Impacts of precipitation anomaly on the ENSO development

During El Niño, positive sea surface temperature (SST) anomalies in the central-eastern Pacific are accompanied by positive precipitation anomalies. While it has been known that precipitation can impact the SST through changing near-surface stratification, observations are spatiotemporally sparse to quantify its role in ENSO. On the other hand, modeling studies are mostly based on ocean-only models or a hybrid coupled model that ignores cloud variations, thus shortwave radiation anomalies, despite precipitation varying interannually.
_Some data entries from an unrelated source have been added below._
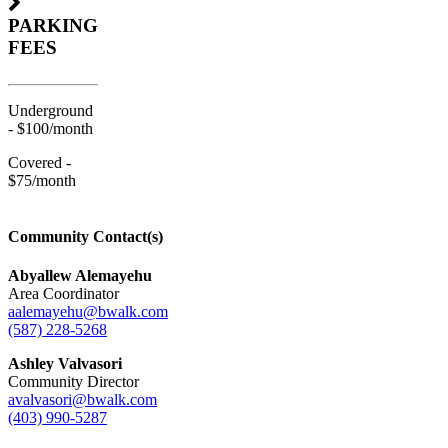
PARKING
FEES
Underground
- $100/month
Covered -
$75/month
Community Contact(s)
Abyallew Alemayehu
Area Coordinator
aalemayehu@bwalk.com
(587) 228-5268
Ashley Valvasori
Community Director
avalvasori@bwalk.com
(403) 990-5287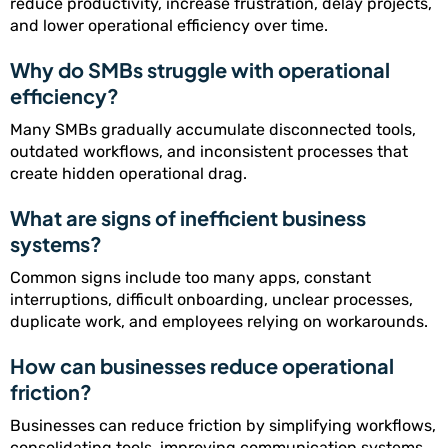
reduce productivity, increase frustration, delay projects,
and lower operational efficiency over time.
Why do SMBs struggle with operational
efficiency?
Many SMBs gradually accumulate disconnected tools,
outdated workflows, and inconsistent processes that
create hidden operational drag.
What are signs of inefficient business
systems?
Common signs include too many apps, constant
interruptions, difficult onboarding, unclear processes,
duplicate work, and employees relying on workarounds.
How can businesses reduce operational
friction?
Businesses can reduce friction by simplifying workflows,
consolidating tools, improving communication systems,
In this study, we investigate the roles of freshwater flux (particularly precipitation) anomaly in SST anomalies associated with ENSO in a coupled system using a state-of-the-art climate model, MIROC6. In addition to the control experiment (CTRL), where the atmosphere and ocean are fully coupled everywhere, two sensitivity experiments are conducted where freshwater flux over the tropical Pacific Ocean is partially replaced with the 3-hourly climatology from CTRL. In the Pclim/Eclim experiment, the precipitation/evaporation flux into the ocean is replaced over the tropical Pacific (the atmosphere can "feel" the ocean variations everywhere). It is found that ENSO variability significantly reduces (up to about 17% for Niño3.4), particularly in the developing season without precipitation anomaly, while evaporation anomaly does not significantly change the ENSO amplitude. Mixed layer heat budget analysis for the CTRL and Pclim reveals that precipitation anomaly enhances the ENSO variability through modifying oceanic "vertical processes," such as the entrainment.